Has there been a better time for students to take field trips to virtual museums, play in the Minecraft playground, run through a few rounds of Kahoot, or tune-in for a Skype lecture by a special guest speaker? “Everything is the technology of online education,” said Joanna Dunlap, Assistant Director of Teaching Effectiveness University of Colorado - Denver, alluding to the vast spectrum for enhancing online instruction.  

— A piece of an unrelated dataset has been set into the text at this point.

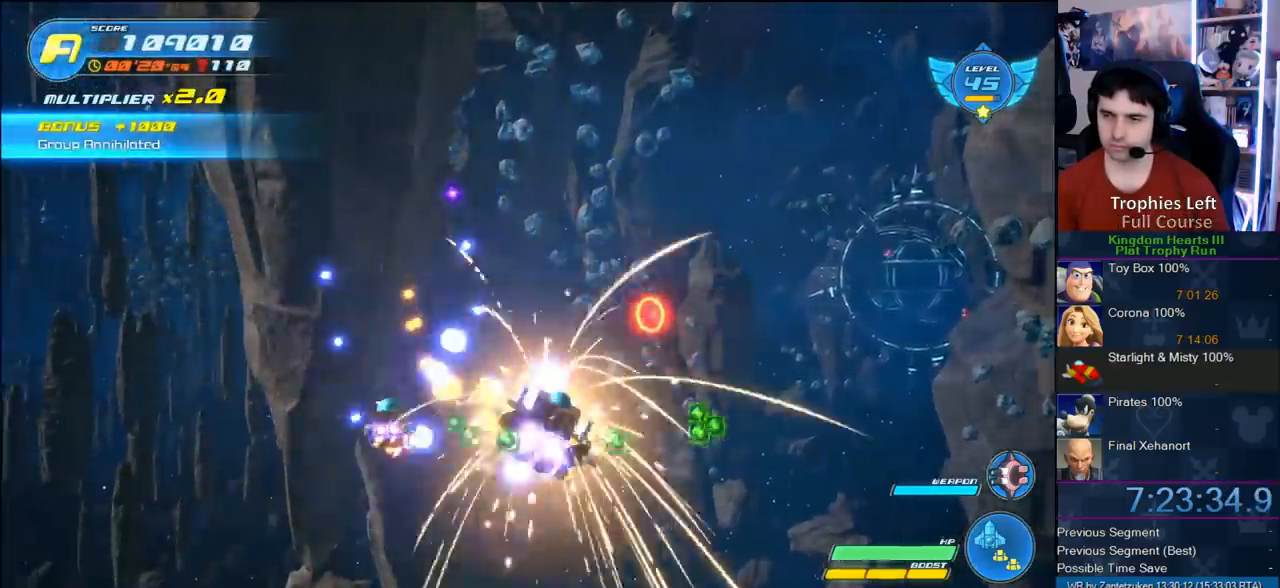
{"buttons": [], "left_stick": "up-left", "right_stick": "center", "events": [[233, "left_stick", "up"], [317, "left_stick", "up-left"], [467, "R2", "up"]]}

And, if all else fails, there’s always email and telephone. 

The Silver Lining

The sudden shift to online education will undoubtedly pose a challenge for many, but there’s also an upside. Disruption and discomfort are the enemies of complacency and can spur intense professional growth. Some teachers may be surprised to discover new tools, resources, and approaches to nourish their practice. They’ll also get the chance to see their students in a new light, and maybe better connect with their own families. In the case of younger students, there will be a need to more deeply involve parents in the learning process. Schools may want to explicitly communicate that any parents in a position to support their children’s learning should do so with some helpful guidelines to proceed.

Another positive is that remote learning can be carried out asynchronously, meaning that both teachers and students can work and contribute when it’s convenient for them if they don’t have to be in a specific place at a specific time. This flexibility can allow educators to manage life at home while doing school, and it might even allow kids to get that sleep that seems to be in short supply.